Under the old standard, Overstreet might have been considered competent to be executed. He does understand the state is executing him because he was convicted of the confinement, rape and murder of Eckart and that DNA evidence proved it, even though he says doesn’t remember committing the crime.
But Overstreet believes he’s either already dead or in a coma and that the execution would not lead to his death but allow him to wake up in his body and return to his family, meaning he qualified for consideration under the newer Panetti ruling, according to the Indiana Supreme Court decision that ordered the competency hearing.

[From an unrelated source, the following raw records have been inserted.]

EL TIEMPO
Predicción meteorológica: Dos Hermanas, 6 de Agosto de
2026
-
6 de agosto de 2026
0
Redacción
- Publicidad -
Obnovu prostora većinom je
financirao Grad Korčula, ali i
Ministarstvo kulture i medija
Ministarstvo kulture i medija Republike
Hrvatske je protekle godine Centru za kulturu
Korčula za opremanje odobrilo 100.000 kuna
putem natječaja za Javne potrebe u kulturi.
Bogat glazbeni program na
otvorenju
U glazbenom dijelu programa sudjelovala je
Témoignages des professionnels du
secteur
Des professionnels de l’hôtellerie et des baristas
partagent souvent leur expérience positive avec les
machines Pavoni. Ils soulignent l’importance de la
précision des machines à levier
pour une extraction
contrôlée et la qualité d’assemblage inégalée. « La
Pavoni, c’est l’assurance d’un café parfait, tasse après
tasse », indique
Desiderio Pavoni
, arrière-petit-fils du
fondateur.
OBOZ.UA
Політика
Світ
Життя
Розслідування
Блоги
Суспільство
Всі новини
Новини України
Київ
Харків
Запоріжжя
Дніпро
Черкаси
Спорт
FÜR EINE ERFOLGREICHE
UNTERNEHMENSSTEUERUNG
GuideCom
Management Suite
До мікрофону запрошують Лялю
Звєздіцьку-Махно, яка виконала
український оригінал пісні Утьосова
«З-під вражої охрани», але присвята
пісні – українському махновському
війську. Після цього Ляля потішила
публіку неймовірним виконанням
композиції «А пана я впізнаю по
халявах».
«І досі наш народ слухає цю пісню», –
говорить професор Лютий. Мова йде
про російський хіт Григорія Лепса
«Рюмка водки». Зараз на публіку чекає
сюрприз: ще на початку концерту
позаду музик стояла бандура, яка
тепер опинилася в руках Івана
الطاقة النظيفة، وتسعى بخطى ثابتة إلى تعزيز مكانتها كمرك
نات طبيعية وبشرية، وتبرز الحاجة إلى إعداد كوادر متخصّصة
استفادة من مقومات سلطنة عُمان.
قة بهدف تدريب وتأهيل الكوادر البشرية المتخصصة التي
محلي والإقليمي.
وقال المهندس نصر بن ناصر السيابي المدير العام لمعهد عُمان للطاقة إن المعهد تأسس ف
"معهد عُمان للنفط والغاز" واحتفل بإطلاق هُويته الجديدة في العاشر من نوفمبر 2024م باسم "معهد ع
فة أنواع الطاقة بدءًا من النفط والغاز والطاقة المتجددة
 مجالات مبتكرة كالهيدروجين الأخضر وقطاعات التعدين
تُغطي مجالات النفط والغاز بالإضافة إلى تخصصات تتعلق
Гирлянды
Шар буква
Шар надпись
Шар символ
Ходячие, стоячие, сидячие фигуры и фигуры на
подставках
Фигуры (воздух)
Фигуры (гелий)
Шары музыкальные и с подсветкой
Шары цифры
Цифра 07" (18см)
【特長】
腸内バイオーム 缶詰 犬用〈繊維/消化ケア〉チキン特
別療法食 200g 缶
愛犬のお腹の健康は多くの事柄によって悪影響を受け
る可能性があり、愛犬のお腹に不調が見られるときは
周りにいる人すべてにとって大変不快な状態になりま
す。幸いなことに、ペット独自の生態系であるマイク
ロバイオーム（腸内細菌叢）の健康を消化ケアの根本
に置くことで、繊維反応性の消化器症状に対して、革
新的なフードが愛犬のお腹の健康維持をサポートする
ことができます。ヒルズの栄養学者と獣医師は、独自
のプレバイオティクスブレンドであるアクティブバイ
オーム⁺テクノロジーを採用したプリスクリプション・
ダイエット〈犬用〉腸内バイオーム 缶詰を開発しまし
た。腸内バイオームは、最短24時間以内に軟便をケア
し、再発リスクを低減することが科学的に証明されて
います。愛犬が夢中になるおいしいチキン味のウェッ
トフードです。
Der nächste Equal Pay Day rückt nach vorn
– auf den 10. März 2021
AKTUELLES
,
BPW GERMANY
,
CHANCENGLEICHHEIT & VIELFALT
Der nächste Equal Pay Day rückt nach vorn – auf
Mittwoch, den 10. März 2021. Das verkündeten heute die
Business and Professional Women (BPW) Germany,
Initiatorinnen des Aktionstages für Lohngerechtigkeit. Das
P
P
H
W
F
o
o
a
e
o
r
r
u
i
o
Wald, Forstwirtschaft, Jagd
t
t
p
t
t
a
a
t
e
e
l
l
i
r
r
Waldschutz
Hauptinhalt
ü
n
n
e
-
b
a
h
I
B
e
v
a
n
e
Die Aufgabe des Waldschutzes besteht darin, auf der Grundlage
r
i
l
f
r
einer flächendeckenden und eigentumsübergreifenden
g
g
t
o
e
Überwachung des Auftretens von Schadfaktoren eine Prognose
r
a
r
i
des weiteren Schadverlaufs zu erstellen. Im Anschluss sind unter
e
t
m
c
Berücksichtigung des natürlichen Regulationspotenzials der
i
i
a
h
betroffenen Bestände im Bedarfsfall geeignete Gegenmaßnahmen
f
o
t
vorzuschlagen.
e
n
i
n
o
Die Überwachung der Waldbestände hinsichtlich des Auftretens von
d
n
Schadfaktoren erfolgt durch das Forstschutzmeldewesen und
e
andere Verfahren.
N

The U.S. Supreme Court left it to states to set up their own methods to determine whether a prisoner is competent based on guidelines from the Panetti case. In her ruling, Miller outlined how the evidence in Overstreet’s case fulfilled each of the three thresholds set out by the Supreme Court, Madeira said.
The way Miller reviewed the case and made her decision fulfills the spirit of what the Supreme Court ordered states to determine, Madeira said.
“That is really the Panetti standard. I saw a lot of deference to the determination of psychosis, of documented mental illness even beyond the testimony among the forensic psychiatrists. There was a lot of careful consideration by the judge,” Madeira said.
The state can appeal Miller’s ruling, but the appeal would be a judicial review by the Indiana Supreme Court. Justices would determine whether Miller conducted a proper hearing and whether her ruling was reasonable based on the evidence that was presented. No new information would be presented.
Indiana judges who might hear future competency to be executed cases likely will follow Miller’s model of how she reached her decision since there are no other examples of cases in Indiana and only a handful nationwide since 2007, Madeira said. Miller drew heavily on the testimony of an experienced forensic psychiatrist who evaluated Overstreet and also considered Overstreet’s long record of mental illness in order to form her opinion in the case, Madeira said.
Miller’s level of scrutiny sets a high threshold that could be more difficult for attorneys to prove in cases where death row inmates who might suffer from shorter-term or less severe illnesses than Overstreet’s paranoid schizophrenia, Madeira said.
“It’s all based on what the mental illness is and how sudden it has occurred. The Overstreet case, this is a long, long history, and we’re most skeptical as a society and as legal practitioners if this is something that suddenly manifests in jail,” she said.
Cooper said Miller’s ruling will make it more difficult to complete the death penalty process. Not every death row inmate would qualify for a competency hearing, but Cooper said he thinks the decision will encourage inmates or attorneys to try to play up symptoms in an effort to derail a lethal injection.
“It honestly makes me question whether it’s ever worth pursuing the death penalty again. How many millions of dollars and tens of thousands of hours have just been laid to waste,” Cooper said.
If a push for competency hearings becomes more common, it will stretch out the death penalty process for even longer and give more time for a person with a progressive mental illness to further deteriorate, Cooper said. Every extra year and every case that is stopped also reduces the deterrent effect the death penalty is supposed to have on society, he said.
Overstreet’s execution is delayed indefinitely until a time when attorneys could prove he is competent, which would be an entirely new legal proceeding the state has never dealt with, Madeira said.
If doctors were able to find a medication regimen to control Overstreet’s symptoms to where he is consistently lucid and his mental function improves, the courts would need to develop a new method to reopen the case, she said. Judges might be able to use the same type of process that Miller set, except that instead of the defense trying to prove the inmate is not competent, the burden would shift to the state to prove that he or she is, Madeira said.